Analyze whether reviews from Amazon's Vine program are trustworthy
Many of Amazon's shoppers depend on product reviews to make a purchase. Amazon makes these datasets publicly available. However, they are quite large and can exceed the capacity of local machines to handle. One dataset alone contains over 1.5 million rows; with over 40 datasets, this can be quite taxing on the average local computer.
The first goal for this assignment will be to perform the ETL process completely in the cloud (Google Colab) and upload a DataFrame to an RDS instance. The second goal will be to use PySpark or SQL to perform a statistical analysis of selected data.

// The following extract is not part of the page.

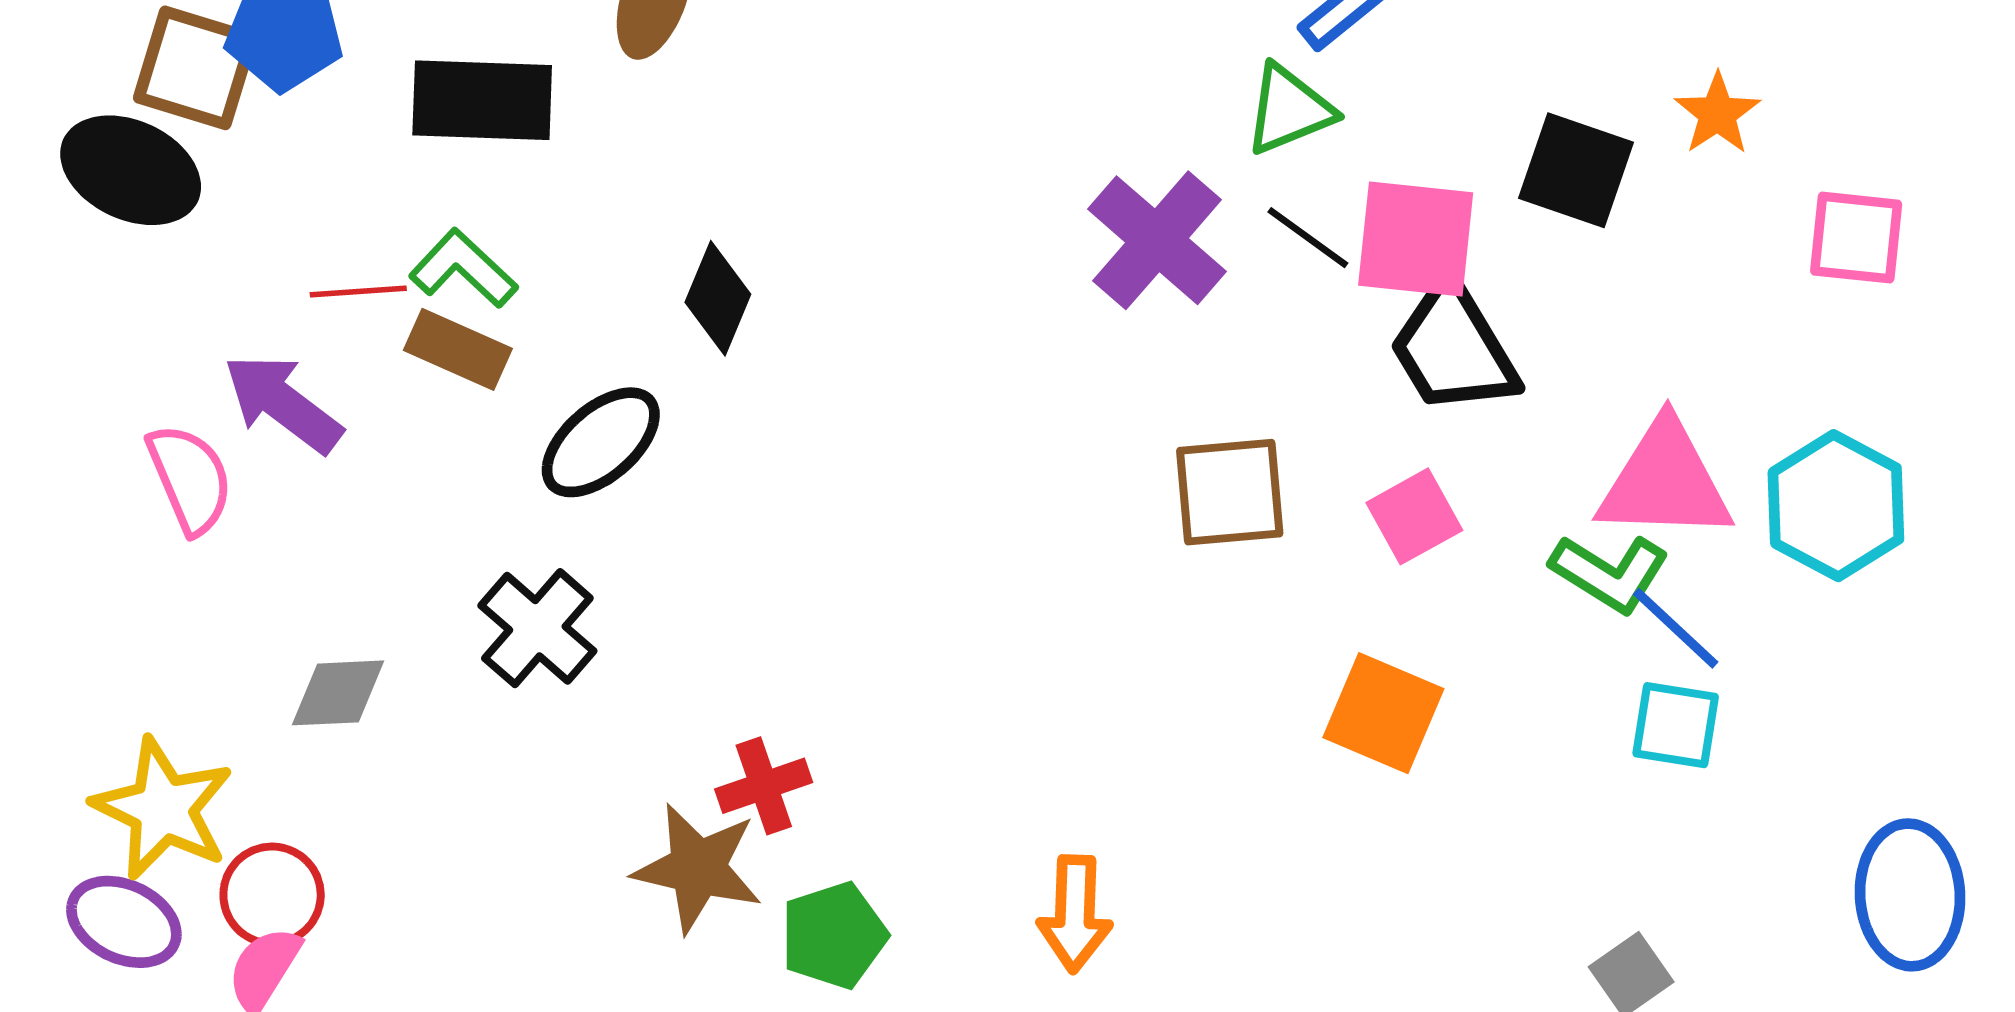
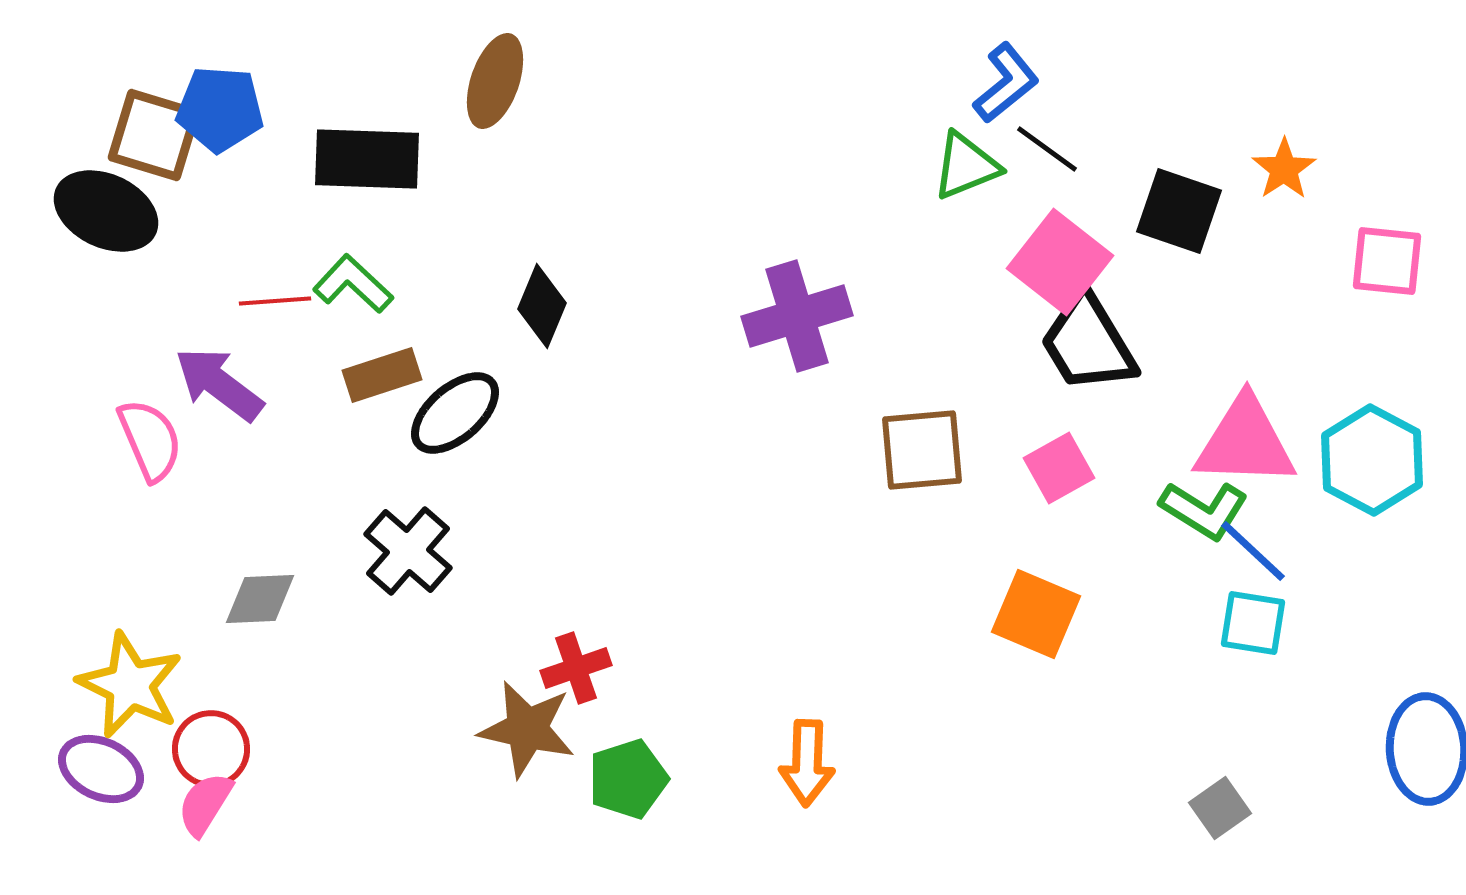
black line: (1308, 238) -> (1047, 149), moved
pink square: (1416, 239) -> (1060, 262), turned 32
purple cross: (1157, 240) -> (797, 316), moved, turned 32
brown rectangle: (458, 349) -> (382, 375), moved, turned -42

Following files are attached:
-
Big_Data_Level_1.ipynb: Level 1 ETL with Luggage Reivews
-
Big_Data_Level_1_2.ipynb: Level 1 ETL with Gift Card Reivews
-
Big_Data_Level_2.ipynb: Big Data Analysis on Vine Reviews
-
We can see that the percentage of 5-star reviews in Vine is very close to non-Vine reviews (51% to 50.5%).
-
Although the number of Vine reviews is pretty low, so far it can still represent the product. However, the average rating from Vine customers is 4.38 with std deviation of 0.78, and this is much higher than the 3.77 (std deviation: 1.51) from non-Vine customers. It is obvious that non-Vine reviews are more diverse than Vine reviews which got motivated to give higher ratings.
-
I believe the Vine customers tend to give higher ratings and pretty focusing on the higher ratings too. So reviews from Vine customers are not that trustworthy for me.